Noble Group is finally putting its make-or-break survival plan to a shareholder vote.
The embattled commodity trader yesterday set a shareholder meeting for the end of this month to approve its controversial $3.5bn debt-restructuring deal. The company had originally wanted to complete the plan by July, but it has now set the deadline for the end of the year.
It’s a final step in the drawn-out rescue of what used to be Asia’s largest commodity trader, brought to its knees by billions in losses, defaults, lawsuits and public sparring with investors.
The proposal already has the backing of most senior creditors and more than 30% of shareholders, but failure to secure a deal could end in a liquidation with a recovery rate for creditors of as little as 20%, according to KPMG.
“It is now critical that we complete the restructuring as soon as possible to enable the group to once again operate with a sustainable capital structure and to focus on capitalizing on the growing opportunities in the Asian commodities markets,” Chairman Paul Brough said in a statement yesterday.
Should shareholders vote in favour, “Noble will enter the final procedural stages of its restructuring.”
The deal is deemed to be “fair and reasonable,” and not prejudicial to shareholders, according to Noble’s independent financial adviser, Provenance Capital. Noble had appointed Provenance in May to assess whether the deal is fair, complying with a request from the Singapore exchange.
“Assuming the restructuring is passed, the focus would then shift to the company’s ability to turn round operationally for creditors to recover value,” said Neel Gopalakrishnan, senior credit strategist at DBS Group Holdings. “That could be as much of a challenge as the restructuring process has been. The business being working capital intensive, its ability to raise capital following a fairly unfriendly restructuring will need to be seen.”
Senior unsecured creditors would receive only $890mn or 19.5% of the amount owed over a three-to-five year liquidation in a low-case scenario, and about $1.3bn in a high-case one, according to a KPMG analysis contained in the circular.
Noble Group is targeting the restructuring to be effective no later than December 31. The company has irrevocable support for its plan from founder and largest shareholder Richard Elman, Abu Dhabi-based Goldilocks Investment Co and a consortium including Value Partners Ltd and Pinpoint Asset Management.
Senior creditors will have 70% of the new company, with 20% held by existing shareholders and 10% by management. At the August 27 meeting, equity investors will also have to approve a so-called ‘whitewash’ resolution which waives the requirement for senior creditors to make an offer for all the shares because they will hold more than 30% of the equity.
The new Noble board will have 10 directors, including Elman who’ll serve as an executive director and a non-executive Goldilocks nominee.
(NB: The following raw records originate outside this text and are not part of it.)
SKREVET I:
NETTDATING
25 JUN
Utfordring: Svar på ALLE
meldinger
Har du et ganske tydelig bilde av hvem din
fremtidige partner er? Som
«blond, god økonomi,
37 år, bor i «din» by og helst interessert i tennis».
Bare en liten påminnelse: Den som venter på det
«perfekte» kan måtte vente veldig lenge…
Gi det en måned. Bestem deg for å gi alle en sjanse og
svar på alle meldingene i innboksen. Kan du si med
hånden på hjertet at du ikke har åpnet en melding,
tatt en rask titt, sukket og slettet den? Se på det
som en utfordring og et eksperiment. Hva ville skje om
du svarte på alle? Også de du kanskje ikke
Current Noble Group chief executive officer William Randall and CFO Paul Jackaman are expected to have the same roles in the new entity. Chairman Paul Brough will not have any management shares, no direct or indirect interest in the restructuring and is not listed as a potential New Noble board member.
The company has warned that it will post an overall net loss of $115mn to $140mn, driven mostly by restructuring expenses and finance costs, in the three months to June, its sixth consecutive quarterly shortfall. The performance took the net loss for the first six months to $185mn to $210mn, and follows a shortfall of $5bn in 2017. The trader has said it had a negative net asset position of about $1bn as of June 30.
Once worth more than $10bn, the company has seen its market value plummet to less than $130mn since criticism of its accounting surfaced in 2015 from a then-unknown group called Iceberg Research. The company rejected the criticism. Shares are down 37% this year and closed at 12.7 Singapore cents yesterday. The 2022 bonds were flat.